Inducing the rapid and deep self-reconstruction of anodes has the potential to achieve the desired structure for effective oxygen evolution reactions (OERs) in seawater, but it is challenging. Herein, sulfur-assisted structural reconstruction of transition metal molybdates was fabricated. Benefiting from the electronic escape effect that occurs due to metal–O/–S bonding orbitals in the pre-catalyst, deep electrochemical reconstruction to highly active S-doped oxyhydroxides was achieved via rational S–metal hybridization and phase transition in the pre-catalyst.

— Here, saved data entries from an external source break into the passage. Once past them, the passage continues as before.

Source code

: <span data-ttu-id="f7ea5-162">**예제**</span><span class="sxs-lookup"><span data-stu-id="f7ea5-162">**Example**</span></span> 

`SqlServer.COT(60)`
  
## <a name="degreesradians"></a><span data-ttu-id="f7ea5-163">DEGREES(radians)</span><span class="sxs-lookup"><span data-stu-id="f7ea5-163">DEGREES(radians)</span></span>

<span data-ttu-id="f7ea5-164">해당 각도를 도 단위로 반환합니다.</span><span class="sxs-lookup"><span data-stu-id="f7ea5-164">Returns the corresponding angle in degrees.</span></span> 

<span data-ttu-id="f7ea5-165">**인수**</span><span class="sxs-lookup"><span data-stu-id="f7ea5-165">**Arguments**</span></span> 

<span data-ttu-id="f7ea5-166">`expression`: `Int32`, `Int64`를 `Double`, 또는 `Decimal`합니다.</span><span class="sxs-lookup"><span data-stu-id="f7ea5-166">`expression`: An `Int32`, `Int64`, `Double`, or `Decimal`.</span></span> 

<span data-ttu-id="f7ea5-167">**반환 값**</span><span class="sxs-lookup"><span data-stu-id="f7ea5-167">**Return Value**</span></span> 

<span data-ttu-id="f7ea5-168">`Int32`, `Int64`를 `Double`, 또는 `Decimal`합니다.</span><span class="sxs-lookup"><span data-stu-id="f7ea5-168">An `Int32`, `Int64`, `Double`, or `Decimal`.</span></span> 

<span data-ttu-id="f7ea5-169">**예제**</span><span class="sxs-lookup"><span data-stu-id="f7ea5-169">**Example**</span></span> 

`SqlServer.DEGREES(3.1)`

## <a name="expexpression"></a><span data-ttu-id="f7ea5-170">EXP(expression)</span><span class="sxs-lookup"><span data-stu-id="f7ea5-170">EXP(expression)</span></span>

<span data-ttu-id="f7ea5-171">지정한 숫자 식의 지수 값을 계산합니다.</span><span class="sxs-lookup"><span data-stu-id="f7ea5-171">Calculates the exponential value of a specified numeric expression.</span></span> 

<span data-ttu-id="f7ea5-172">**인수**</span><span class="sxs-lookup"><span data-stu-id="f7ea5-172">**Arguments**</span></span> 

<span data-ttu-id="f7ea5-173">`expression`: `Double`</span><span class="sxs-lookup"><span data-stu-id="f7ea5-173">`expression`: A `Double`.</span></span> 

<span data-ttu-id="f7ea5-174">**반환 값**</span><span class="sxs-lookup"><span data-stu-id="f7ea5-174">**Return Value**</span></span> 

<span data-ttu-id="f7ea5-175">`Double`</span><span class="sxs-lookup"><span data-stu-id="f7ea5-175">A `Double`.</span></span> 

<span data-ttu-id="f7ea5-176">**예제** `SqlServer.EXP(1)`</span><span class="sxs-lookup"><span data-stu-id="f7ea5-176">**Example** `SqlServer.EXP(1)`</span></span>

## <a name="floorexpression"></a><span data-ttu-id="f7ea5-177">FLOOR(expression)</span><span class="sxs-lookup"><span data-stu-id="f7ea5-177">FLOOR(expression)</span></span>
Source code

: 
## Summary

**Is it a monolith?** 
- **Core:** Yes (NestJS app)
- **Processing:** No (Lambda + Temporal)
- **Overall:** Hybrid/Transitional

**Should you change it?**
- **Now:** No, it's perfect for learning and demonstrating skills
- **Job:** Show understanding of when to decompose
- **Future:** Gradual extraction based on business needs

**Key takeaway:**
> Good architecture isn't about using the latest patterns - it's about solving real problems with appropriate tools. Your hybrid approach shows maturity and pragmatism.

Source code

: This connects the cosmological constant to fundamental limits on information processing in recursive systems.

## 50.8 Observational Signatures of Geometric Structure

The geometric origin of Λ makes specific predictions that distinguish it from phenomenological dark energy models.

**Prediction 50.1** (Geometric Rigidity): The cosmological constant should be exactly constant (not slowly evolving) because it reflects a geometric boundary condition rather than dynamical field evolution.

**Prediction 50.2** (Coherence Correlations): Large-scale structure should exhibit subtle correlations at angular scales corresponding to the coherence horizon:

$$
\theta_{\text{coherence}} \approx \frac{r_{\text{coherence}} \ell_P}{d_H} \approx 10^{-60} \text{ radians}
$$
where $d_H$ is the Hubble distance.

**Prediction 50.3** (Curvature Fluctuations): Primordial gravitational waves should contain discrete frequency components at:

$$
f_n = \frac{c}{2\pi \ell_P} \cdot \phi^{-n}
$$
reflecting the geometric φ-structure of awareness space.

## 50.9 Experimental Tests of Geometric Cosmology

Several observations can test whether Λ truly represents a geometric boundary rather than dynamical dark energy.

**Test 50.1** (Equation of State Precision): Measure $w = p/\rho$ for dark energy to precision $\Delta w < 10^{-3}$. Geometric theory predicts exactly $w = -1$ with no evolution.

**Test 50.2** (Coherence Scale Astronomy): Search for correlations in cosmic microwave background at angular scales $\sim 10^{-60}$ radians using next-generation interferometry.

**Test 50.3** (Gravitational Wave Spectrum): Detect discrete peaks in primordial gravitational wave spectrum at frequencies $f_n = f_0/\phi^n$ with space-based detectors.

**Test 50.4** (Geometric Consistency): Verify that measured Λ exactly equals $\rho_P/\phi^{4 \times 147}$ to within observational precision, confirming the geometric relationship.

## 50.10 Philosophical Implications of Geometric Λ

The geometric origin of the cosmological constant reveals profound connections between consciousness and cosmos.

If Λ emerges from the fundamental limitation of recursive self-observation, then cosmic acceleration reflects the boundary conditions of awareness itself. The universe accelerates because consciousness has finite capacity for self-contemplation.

Meanwhile, combining the theoretical calculations and spectroscopic tests, it was found that introducing S atoms into oxyhydroxides activated lattice oxygen atoms, thereby boosting the intrinsic OER activity following the lattice oxygen mechanism pathway. As tested, the final S-doped oxyhydroxide catalysts exhibited excellent electrocatalytic activity with an ultralow overpotential of 166 mV at 10 mA cm⁻² in alkaline seawater oxidation. This work showcased a feasible strategy of sulfur-assisted structural reconstruction to fabricate highly efficient and chemically stable materials for seawater splitting.